Tracers require workers=1 (the default). Tracers are stateful — running cases in parallel would mix up traces.
# This raises ValueError:
suite.run(model_fn, tracer=tracer, workers=4)
Building a custom tracer
Extend AgentTracer to integrate with any framework:
from multivon_eval.integrations import AgentTracer
from multivon_eval import AgentStep, ToolCall
class MyFrameworkTracer(AgentTracer):
def instrument(self, fn):
tracer = self
def wrapped(input_text: str) -> str:
tracer.reset()
output = fn(input_text)
# populate tracer._steps from your framework's execution record
return output
return wrapped
def get_trace(self) -> list[AgentStep]:
return list(self._steps)
For callback-style frameworks, extend CallbackTracer instead — it implements instrument() for you:
from multivon_eval.integrations import CallbackTracer
class MyCallbackTracer(CallbackTracer):
def _build_handler(self):
# return a framework-specific callback object
# instrument() will inject it as kwargs["callbacks"]

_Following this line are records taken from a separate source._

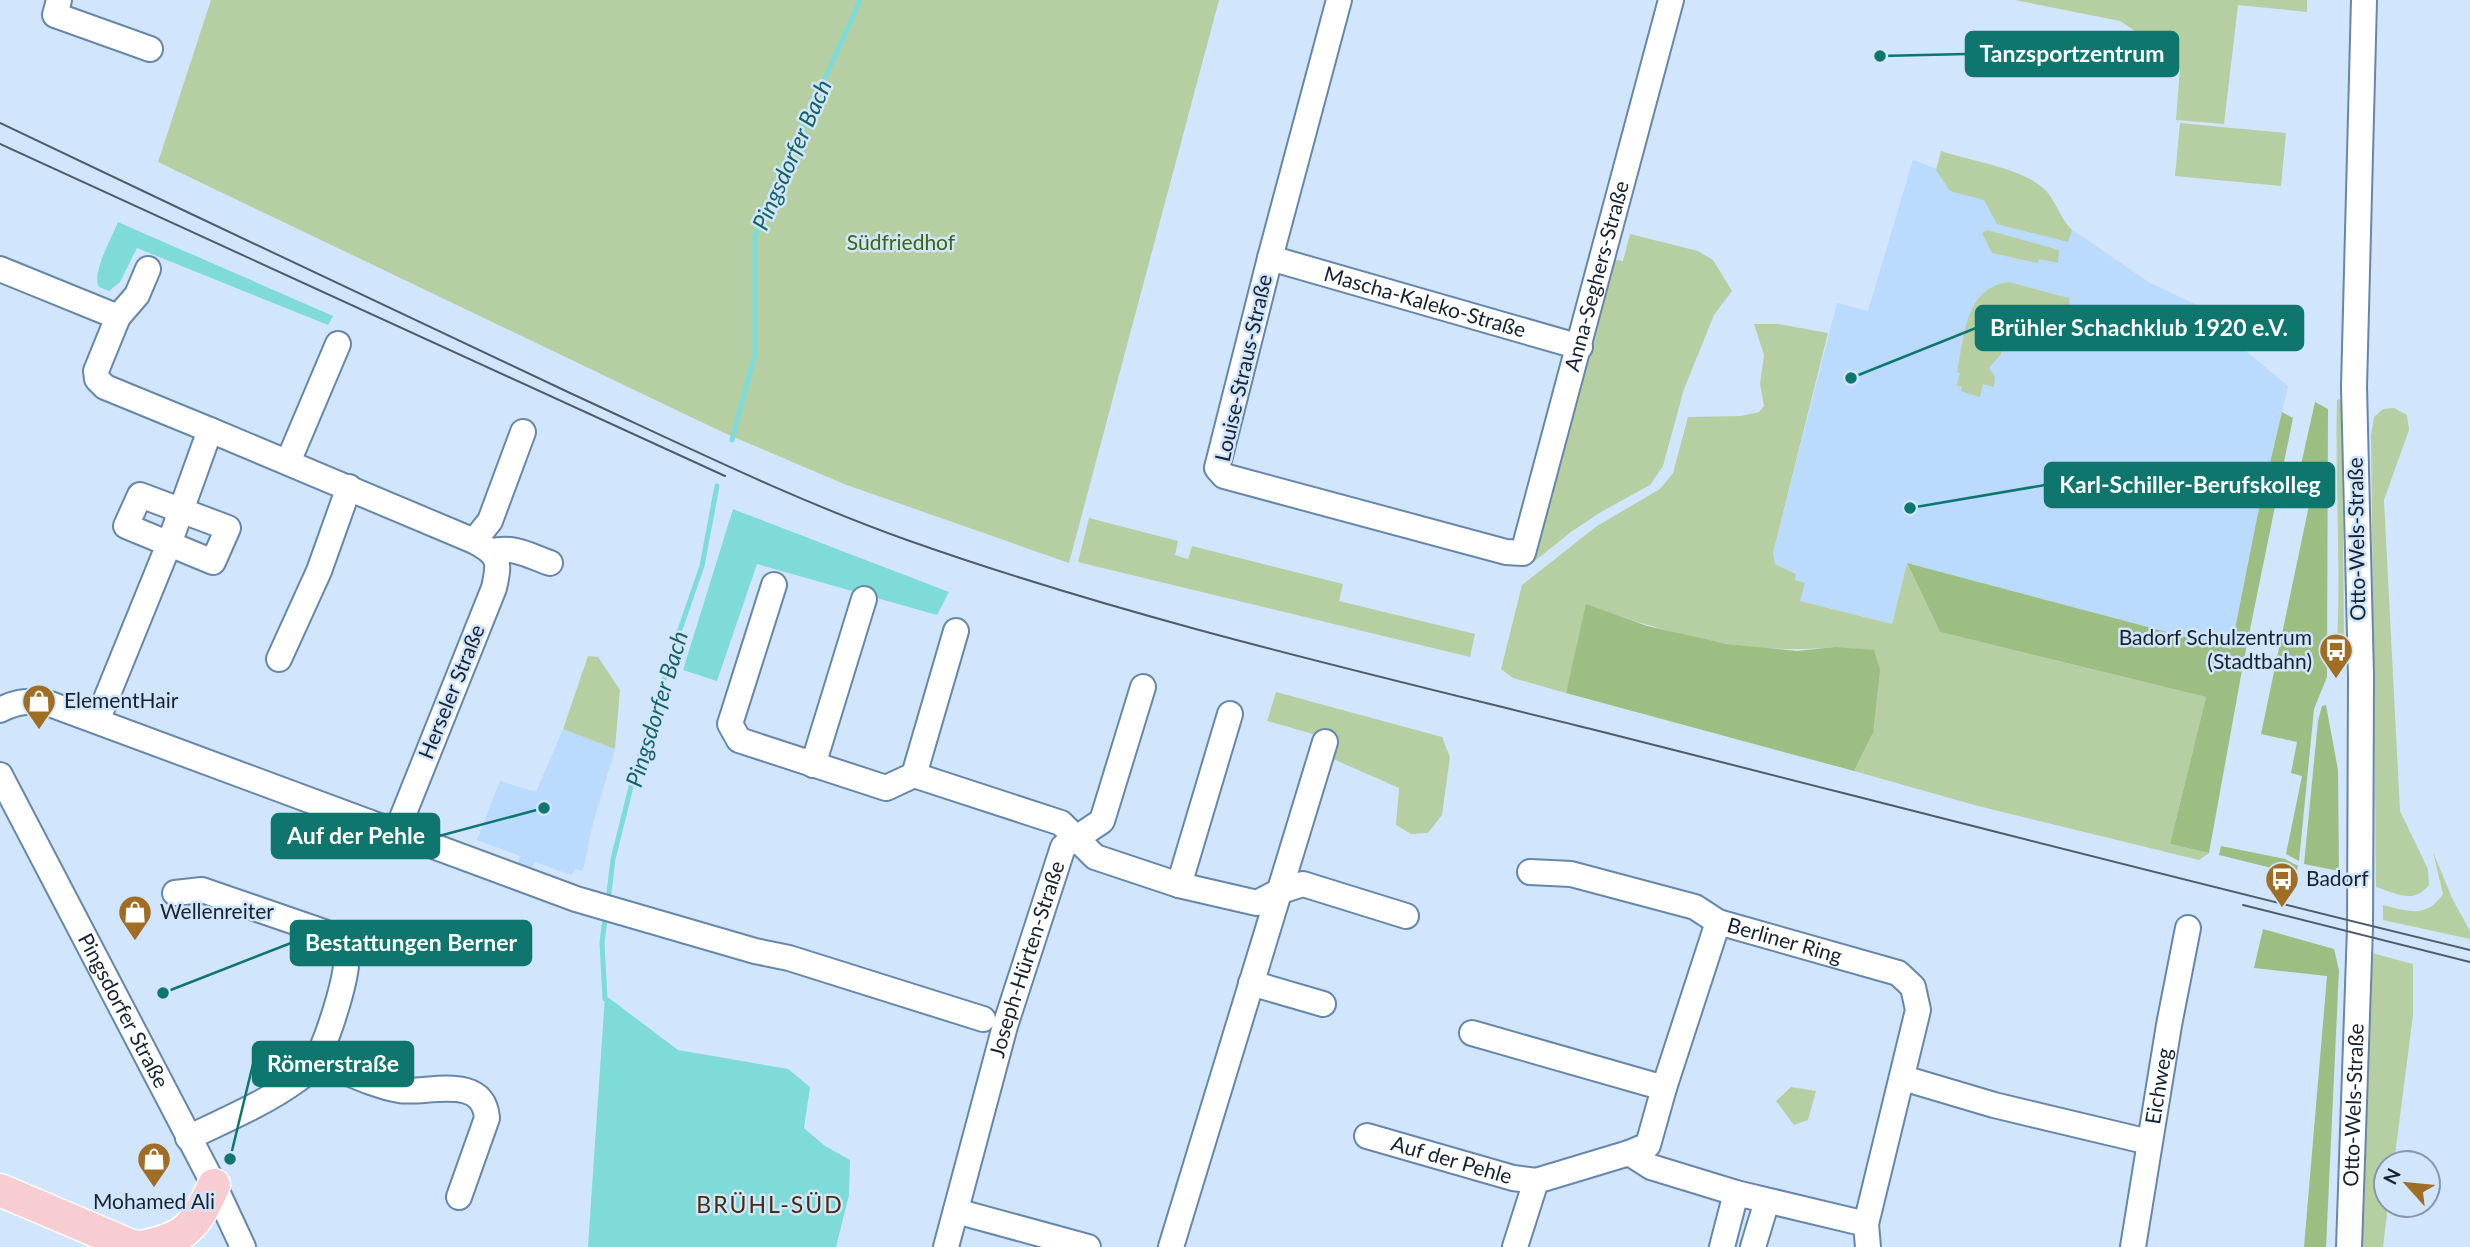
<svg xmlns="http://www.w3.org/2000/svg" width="2470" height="1247" viewBox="0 0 2470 1247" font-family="Lato,sans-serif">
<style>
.built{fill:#badafe}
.green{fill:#b6cfa2}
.forest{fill:#9dbe82}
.water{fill:#7fdbd7}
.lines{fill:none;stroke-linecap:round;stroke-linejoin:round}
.stream{stroke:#7fdbd7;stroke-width:5}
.minor-casing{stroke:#6787aa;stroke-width:28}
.major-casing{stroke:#fff;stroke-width:35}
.minor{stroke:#fff;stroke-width:24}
.major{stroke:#f8cdd1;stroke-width:32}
.tram{stroke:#4d5c6d;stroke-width:2}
.labels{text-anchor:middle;stroke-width:5;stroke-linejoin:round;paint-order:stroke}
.park-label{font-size:21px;fill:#3e650f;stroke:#d1e5fd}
.street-label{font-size:21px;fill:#152230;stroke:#d1e5fd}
.poi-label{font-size:21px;fill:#152230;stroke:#d1e5fd;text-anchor:start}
.water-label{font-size:23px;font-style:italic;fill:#156360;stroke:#d1e5fd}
.neighbourhood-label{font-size:23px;letter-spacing:2px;fill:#472e0b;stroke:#d1e5fd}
.leader{fill:none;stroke:#0f766e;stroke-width:2.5}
.callout-dot{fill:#0f766e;stroke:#d1e5fd;stroke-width:2.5}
.callout{fill:#0f766e;stroke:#0f766e;stroke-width:2.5}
.callout-label{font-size:23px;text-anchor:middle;font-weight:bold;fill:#fff}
</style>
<rect width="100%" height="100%" fill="#d1e5fd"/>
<path class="built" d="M1913,160L2039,207L2150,283L2195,304L2218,328L2288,386L2257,518L2231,649L1907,563L1892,624L1800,601L1794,580L1796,574L1775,564L1773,553L1837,303L1868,311Z
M563,729L615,749L593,823L583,871L575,869L571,875L535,862L532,868L518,863L520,856L477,840L500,781L536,792Z"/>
<path class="green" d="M211,0H1219L1069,563L844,484L720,431L158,162Z
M2015,0H2307V12L2238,5L2224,124L2176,120L2180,68H2174L2165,51L2120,21Z
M2180,123L2286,133L2281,186L2175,176Z
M1941,151C1970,161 2029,169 2048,193C2057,205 2061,219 2072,230L2068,242L1997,224L1984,200L1950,191L1936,170Z
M1987,230L2059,250L2058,263L2039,259L2038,263L1992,253L1982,233Z
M1630,234L1698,251L1713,260L1732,291L1714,315L1684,389L1663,466L1650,485L1601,512L1571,532L1526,568L1610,259L1623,261Z
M2009,282L2069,298L2070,307L2061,311L2027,313L2010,323L2000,336L2001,354L1989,368L1995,377L1994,387L1983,384L1980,397L1961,391L1962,387L1957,385L1960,373L1957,372C1965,336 1964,288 2009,282Z
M1754,324H1778L1828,333L1773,553L1775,564L1796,574L1795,580L1805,583L1800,601L1892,624L1907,563L1940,632L2206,697L2170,844L2209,853L2199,860L1978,806L1854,771L1872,735L1835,647C1746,656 1669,634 1587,605L1566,693L1513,678L1501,669L1522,585L1597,526L1660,489L1673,473L1688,417L1741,416L1759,412L1764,406L1760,384L1764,355Z
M2340,399L2342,405L2344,644H2337C2341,563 2335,481 2337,400Z
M2394,408L2407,415L2409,430L2384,500L2400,811L2428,869L2429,885C2413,905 2397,893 2376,887L2371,435L2374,417L2383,409Z
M1089,518L1178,541L1175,555L1188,559L1192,546L1343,584L1339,601L1475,634L1470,657L1078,562Z
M588,656L598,657L620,690L615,749L563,729Z
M1276,692L1442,737L1450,757L1442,815L1428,833L1411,834L1396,825L1399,788L1333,759L1337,741L1267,721Z
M2433,852L2452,898L2470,931V939L2383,920V905C2408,911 2426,919 2443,894Z
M2368,952L2413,964V1015L2394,1163H2386V1205H2388L2383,1247H2359Z
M1791,1087L1816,1091L1808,1120L1794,1125L1776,1101Z"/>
<path class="forest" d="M2315,402L2328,409L2327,677L2314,709L2299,861L2286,854L2302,776L2291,773L2297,742L2261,734L2312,491L2296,487Z
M2282,412L2293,418L2244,659L2209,853L2170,844L2206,697L1940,632L1907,563L2231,649L2257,518Z
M1586,604L1647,626L1727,644L1797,651L1835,647L1874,650L1880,670L1873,733L1854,771L1566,693Z
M2326,705L2338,770L2339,871L2304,864L2318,721L2322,706Z
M2221,846L2285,859L2298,866L2296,874L2219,855Z
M2263,929L2334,949L2339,970L2326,1247H2304L2327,976L2254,968Z"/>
<path class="water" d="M118,222L143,233L333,316L328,325L137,248L120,282L109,291L99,287C91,273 112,238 118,222Z
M733,509L949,592L937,615L757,564L717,681L683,670Z
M605,995L678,1050L788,1069L810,1087L804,1128L825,1146L850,1160L849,1195L836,1247H588Z"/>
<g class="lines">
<path class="stream" d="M732,440L755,354V236L860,0
M609,893L613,859L634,775L674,647L702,566L717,486
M605,919L602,943L605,999"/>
<g class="minor-casing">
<g id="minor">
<path d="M59,0L55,15L150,49"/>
<path id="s1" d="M1339,0L1270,258L1217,468L1224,476L1506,552L1523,553L1671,0"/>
<path id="s2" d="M1270,258L1580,347"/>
<path d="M0,269L118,317L96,371L97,379L105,387L210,430L169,544L97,721"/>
<path d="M118,317L137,295L148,269"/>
<path d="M210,430L474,541C500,555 500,561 494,588L396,833"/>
<path d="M288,462L338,344"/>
<path d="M140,495L228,528L213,562L126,526Z"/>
<path d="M474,541L490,521L523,432"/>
<path d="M493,551C514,546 530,556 550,563"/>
<path d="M774,585L730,724L739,740L886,788L914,775L1061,823L1095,857L1179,885L1257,903L1278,892L1303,884L1406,916"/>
<path d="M279,659L319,571L349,487"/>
<path d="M0,710C17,701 31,700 50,704L576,899L755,951L789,958L983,1019"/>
<path d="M813,765L864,599"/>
<path id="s3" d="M0,775L214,1185L243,1247"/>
<path d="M914,775L956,631"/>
<path d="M1530,872L1571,874L1695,907L1718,922"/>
<path d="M1179,885L1230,714"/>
<path d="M175,893L202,890L324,932C333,938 343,943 346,954C350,972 326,1045 315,1061C311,1067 303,1076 297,1080C264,1104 225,1120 188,1138"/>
<path d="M1251,983L1323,1004"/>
<path d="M1472,1033L1664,1088"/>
<path d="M316,1060C341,1069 374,1086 399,1090C424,1095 483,1072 487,1118L459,1197"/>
<path d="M1903,1078L1994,1105L2149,1142"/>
<path id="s4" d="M1367,1136L1513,1178L1536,1181"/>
<path d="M1629,1153L1651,1167L1736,1193L1866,1224"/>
<path d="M956,1211L1088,1247"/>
<path id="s5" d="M946,1247L1005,1026L1063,847L1102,821L1143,687"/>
<path d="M1171,1247L1325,742"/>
<path id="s6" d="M1515,1247L1536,1181L1629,1153L1648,1145L1664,1088L1718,922L1898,973L1913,987L1918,1010L1866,1224L1868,1247"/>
<path d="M1722,1247L1736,1193"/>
<path d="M1753,1247L1767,1201"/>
<path id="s7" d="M2133,1247L2169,1025L2188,928"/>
<path id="s8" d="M2349,1247L2360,928L2361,676L2354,387L2364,0"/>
</g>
</g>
<g class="major-casing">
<path id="major" d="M0,1190L134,1247
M140,1247C186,1239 196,1226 214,1185"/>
</g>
<use href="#minor" class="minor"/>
<use href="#major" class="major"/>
<path class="tram" d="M0,123C190,213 379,304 570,393C681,444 792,499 907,540C1130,619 1362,672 1591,729C1884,803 2176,879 2470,950
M0,144L725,476
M2243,905L2470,962"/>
</g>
<defs>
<g id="bus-pin" transform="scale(1.75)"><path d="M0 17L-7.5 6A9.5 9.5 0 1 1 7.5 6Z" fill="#a06d24" stroke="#d1e5fd"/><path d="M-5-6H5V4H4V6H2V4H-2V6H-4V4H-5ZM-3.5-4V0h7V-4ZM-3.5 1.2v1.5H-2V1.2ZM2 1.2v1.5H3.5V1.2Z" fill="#fff"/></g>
<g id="shop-pin" transform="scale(1.75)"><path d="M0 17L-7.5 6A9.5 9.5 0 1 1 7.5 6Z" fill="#a06d24" stroke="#d1e5fd"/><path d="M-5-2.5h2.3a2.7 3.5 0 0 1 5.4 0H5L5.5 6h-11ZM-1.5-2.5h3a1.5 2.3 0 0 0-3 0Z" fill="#fff"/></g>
</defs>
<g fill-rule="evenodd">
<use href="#bus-pin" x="2336" y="650"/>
<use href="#shop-pin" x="39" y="701"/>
<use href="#bus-pin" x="2282" y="879"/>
<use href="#shop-pin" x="135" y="912"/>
<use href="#shop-pin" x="154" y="1159"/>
</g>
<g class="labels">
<g class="park-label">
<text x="901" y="250">Südfriedhof</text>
</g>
<g class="street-label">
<text dy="7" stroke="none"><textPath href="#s1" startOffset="1090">Anna-Seghers-Straße</textPath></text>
<text dy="7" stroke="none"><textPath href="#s2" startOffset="161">Mascha-Kaleko-Straße</textPath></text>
<text transform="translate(1244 368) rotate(-77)" y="7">Louise-Straus-Straße</text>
<text transform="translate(2357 539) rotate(-91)" y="7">Otto-Wels-Straße</text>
<text transform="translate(452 692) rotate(-68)" y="7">Herseler Straße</text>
<text dy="7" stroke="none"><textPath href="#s6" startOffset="490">Berliner Ring</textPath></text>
<text dy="7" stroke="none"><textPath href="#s5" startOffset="299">Joseph-Hürten-Straße</textPath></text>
<text dy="7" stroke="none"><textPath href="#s3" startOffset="266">Pingsdorfer Straße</textPath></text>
<text dy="7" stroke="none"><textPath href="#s7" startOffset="163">Eichweg</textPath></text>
<text dy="7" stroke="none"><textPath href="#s8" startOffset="142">Otto-Wels-Straße</textPath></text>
<text dy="7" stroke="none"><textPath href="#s4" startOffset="88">Auf der Pehle</textPath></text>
</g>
<g class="poi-label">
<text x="2312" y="645" text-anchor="end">Badorf Schulzentrum<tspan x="2312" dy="24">(Stadtbahn)</tspan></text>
<text x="64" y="708">ElementHair</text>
<text x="2306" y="886">Badorf</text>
<text x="160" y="919">Wellenreiter</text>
<text x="154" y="1209" text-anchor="middle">Mohamed Ali</text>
</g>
<g class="water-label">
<text transform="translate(792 155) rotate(-66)" y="8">Pingsdorfer Bach</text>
<text transform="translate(657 709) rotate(-73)" y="8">Pingsdorfer Bach</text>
</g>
<g class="neighbourhood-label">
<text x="770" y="1213">BRÜHL-SÜD</text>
</g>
</g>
<path class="leader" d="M1880 56L1966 54M1851 378L1976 328M1910 508L2045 485M544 808L439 836M163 993L291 943M230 1159L253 1064"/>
<g class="callout-dot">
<circle cx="1880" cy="56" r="7"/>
<circle cx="1851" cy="378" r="7"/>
<circle cx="1910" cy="508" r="7"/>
<circle cx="544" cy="808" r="7"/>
<circle cx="163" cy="993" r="7"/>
<circle cx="230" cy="1159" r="7"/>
</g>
<g class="callout">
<rect x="1966" y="32" width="212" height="44" rx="7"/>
<rect x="1976" y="306" width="327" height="44" rx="7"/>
<rect x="2045" y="463" width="289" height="44" rx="7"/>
<rect x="272" y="814" width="167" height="44" rx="7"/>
<rect x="291" y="921" width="240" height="44" rx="7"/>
<rect x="253" y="1042" width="160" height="44" rx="7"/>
</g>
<g class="callout-label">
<text x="2072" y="62">Tanzsportzentrum</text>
<text x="2139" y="336">Brühler Schachklub 1920 e.V.</text>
<text x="2190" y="493">Karl-Schiller-Berufskolleg</text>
<text x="356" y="844">Auf der Pehle</text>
<text x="411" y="951">Bestattungen Berner</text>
<text x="333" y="1072">Römerstraße</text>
</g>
<g transform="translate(2407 1184) rotate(297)"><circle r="33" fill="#d1e5fd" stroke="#8697ab" stroke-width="2"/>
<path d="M0-5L12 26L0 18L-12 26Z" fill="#a06d24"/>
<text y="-10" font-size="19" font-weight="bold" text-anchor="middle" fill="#152230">N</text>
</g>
</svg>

return MyFrameworkCallbackHandler(self._steps)
Building a custom importer
Extend CaseImporter to pull runs from any observability platform:
from multivon_eval.integrations import CaseImporter
from multivon_eval import EvalCase
class MyPlatformImporter(CaseImporter):
def __init__(self, project: str, api_key: str):
self._project = project
self._client = MyPlatformClient(api_key)
def load(self, *, limit: int = 100, **kwargs) -> list[EvalCase]:
runs = self._client.list_runs(project=self._project, limit=limit)
return [
EvalCase(
input=run.input_text,
metadata={
"_output": run.output_text,
"_run_id": run.id,
},
)
for run in runs
]
as_model_fn() is provided by the base class — no need to implement it.